#### Exercise prompt:
In the material below, the lines from the one containing "Ağustos 6, 2026" through the one containing "Tarihteki önemli Türk kadınları kimlerdir ?" are to be given again exactly, ends included, and no others.

#### Records for the exercise:
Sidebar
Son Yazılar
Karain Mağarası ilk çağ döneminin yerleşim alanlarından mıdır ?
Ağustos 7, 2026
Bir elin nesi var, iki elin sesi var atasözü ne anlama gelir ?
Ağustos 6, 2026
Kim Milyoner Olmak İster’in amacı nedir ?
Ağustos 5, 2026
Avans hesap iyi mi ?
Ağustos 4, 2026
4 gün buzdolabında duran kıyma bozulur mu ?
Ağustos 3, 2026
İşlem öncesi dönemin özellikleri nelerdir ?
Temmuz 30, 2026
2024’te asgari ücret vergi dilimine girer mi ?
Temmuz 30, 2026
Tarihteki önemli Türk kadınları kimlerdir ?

==

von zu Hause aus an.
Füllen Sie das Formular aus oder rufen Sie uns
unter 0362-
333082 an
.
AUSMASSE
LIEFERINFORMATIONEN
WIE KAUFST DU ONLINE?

...

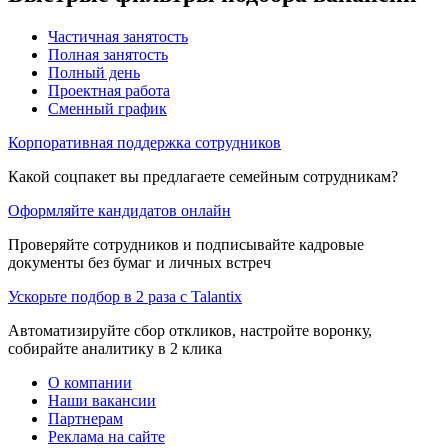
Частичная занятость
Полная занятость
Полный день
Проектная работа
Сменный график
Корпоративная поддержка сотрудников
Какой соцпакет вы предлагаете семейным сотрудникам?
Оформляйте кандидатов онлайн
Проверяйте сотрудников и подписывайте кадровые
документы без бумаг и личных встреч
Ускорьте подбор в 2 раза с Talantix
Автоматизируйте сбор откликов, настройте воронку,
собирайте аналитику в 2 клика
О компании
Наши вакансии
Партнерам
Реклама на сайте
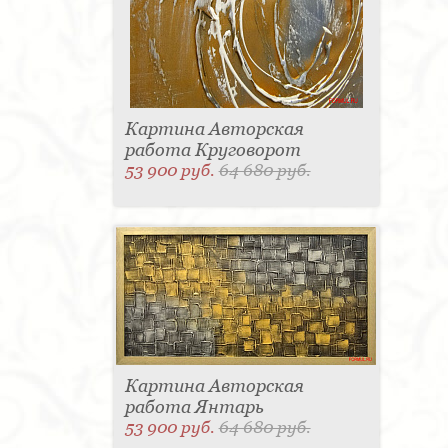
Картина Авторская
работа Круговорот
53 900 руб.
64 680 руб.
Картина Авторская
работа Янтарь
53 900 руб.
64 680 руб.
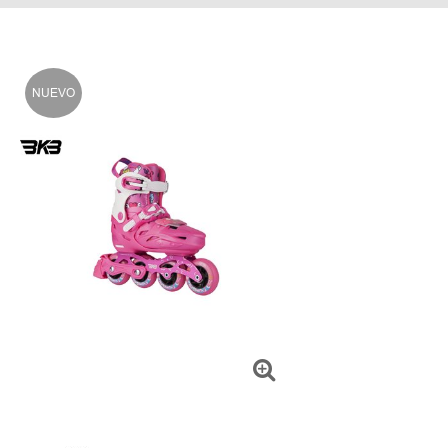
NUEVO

#### Response to the exercise:
Ağustos 6, 2026
Kim Milyoner Olmak İster’in amacı nedir ?
Ağustos 5, 2026
Avans hesap iyi mi ?
Ağustos 4, 2026
4 gün buzdolabında duran kıyma bozulur mu ?
Ağustos 3, 2026
İşlem öncesi dönemin özellikleri nelerdir ?
Temmuz 30, 2026
2024’te asgari ücret vergi dilimine girer mi ?
Temmuz 30, 2026
Tarihteki önemli Türk kadınları kimlerdir ?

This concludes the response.